For his part, Duck says that “cannabis increases sensory perception and causes distortions in the notion of time, but 15 percent of women complain of vaginal dryness. Prolonged consumption can also reduce testosterone levels and seminal fluid, as well as ovarian function in women.”
Cocaine, explains Frago, gives rise to a controversial effect concerning sexual response: “Its occasional use can increase bodily sensations, but its regular use causes, at times, erectile dysfunction and priapism (painful and permanent erection), as well as a significant loss of sexual desire. This drug is a potent local anesthetic, reducing genital sensitivity, in addition to magnifying the genotypic behaviors – out of control”.
In this regard, Anadon explains that with cocaine “there is the idea that it is a powerful sexual stimulant, which is not true, even if it is a stimulating and euphoric that helps initiate any contact.”The expert provides the following data: “62 percent of men addicted to cocaine had erectile dysfunction, according to a study by the American psychiatrist James Cocores published in 1988. Sixty percent of crack smokers were an organic and 72 percent A hundred of the men had erectile dysfunction.

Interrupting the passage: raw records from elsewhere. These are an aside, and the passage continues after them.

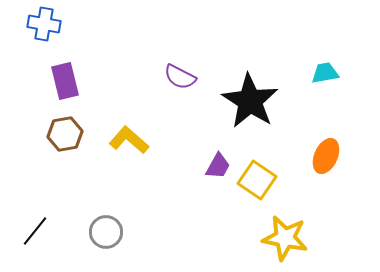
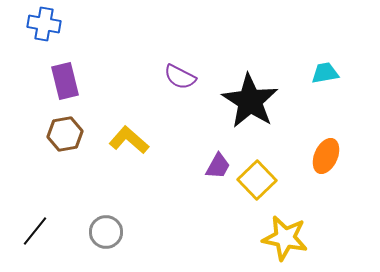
yellow square: rotated 12 degrees clockwise
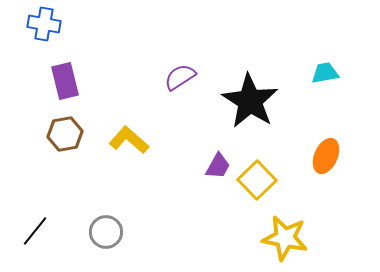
purple semicircle: rotated 120 degrees clockwise
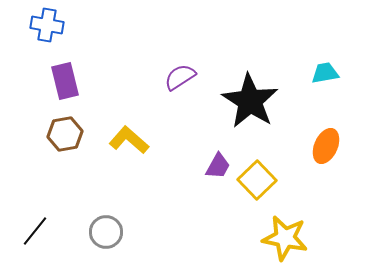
blue cross: moved 3 px right, 1 px down
orange ellipse: moved 10 px up
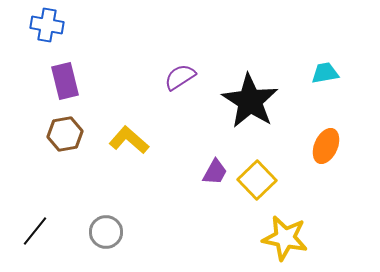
purple trapezoid: moved 3 px left, 6 px down
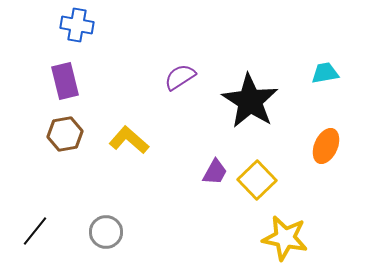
blue cross: moved 30 px right
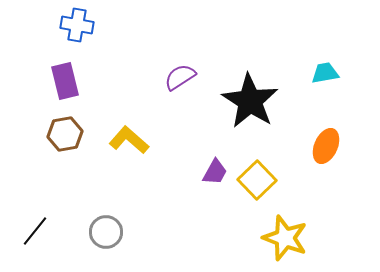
yellow star: rotated 9 degrees clockwise
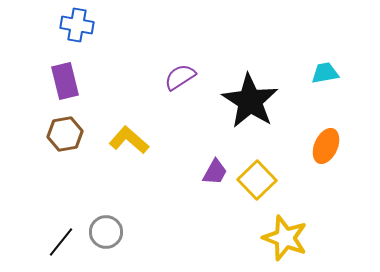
black line: moved 26 px right, 11 px down
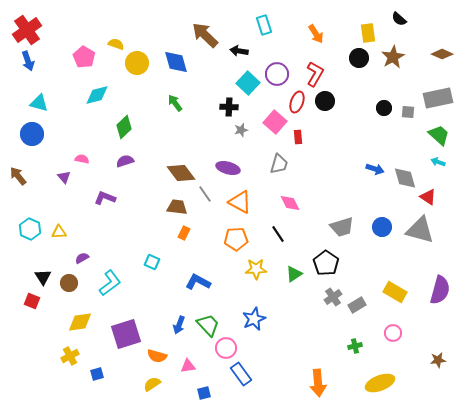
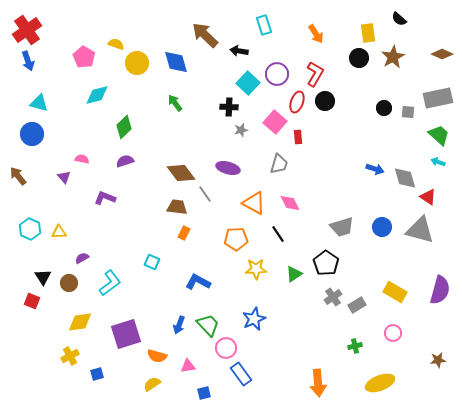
orange triangle at (240, 202): moved 14 px right, 1 px down
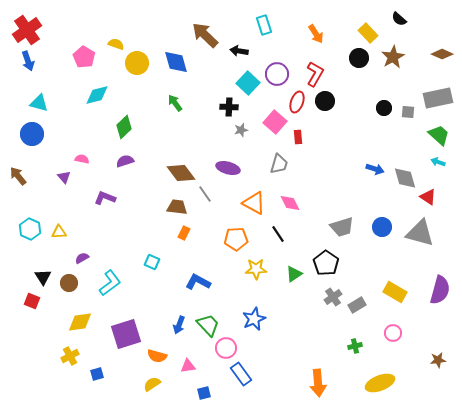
yellow rectangle at (368, 33): rotated 36 degrees counterclockwise
gray triangle at (420, 230): moved 3 px down
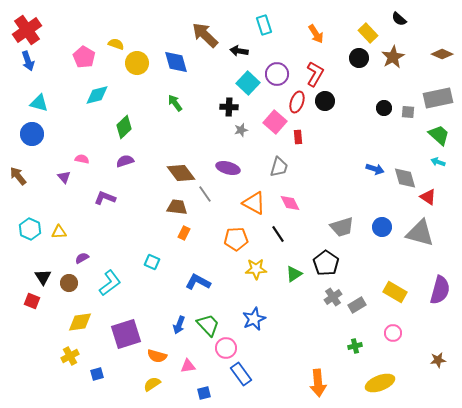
gray trapezoid at (279, 164): moved 3 px down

Addiction ‘sex-coca’ every day is more frequent because of this facilitating effect of relationships”.
According to the psychiatrist of the Clinic of Our Lady of La Paz, amphetamines cause insomnia in both sexes, an increase in physical and intellectual performance and great euphoria. “That’s why they act on orgasmic sensations. But there is a rebound effect, preventing maintaining the erection for several hours in men, and raising the cardiac risks in both sexes.”
“If we talk about heroin, there is an inhibition of orgasm and ejaculation, inhibited sexual desire, and erectile failure in the male. In the woman ‘s appears to struggle to have an orgasm, lack of appetite, and menstrual disorders” said Frago.
Even nicotine, an addictive substance contained in tobacco, can have effects on sexuality. “It narrows arteries and facilitates erectile dysfunction in men, as well as lubrication problems in women,” concludes Frago.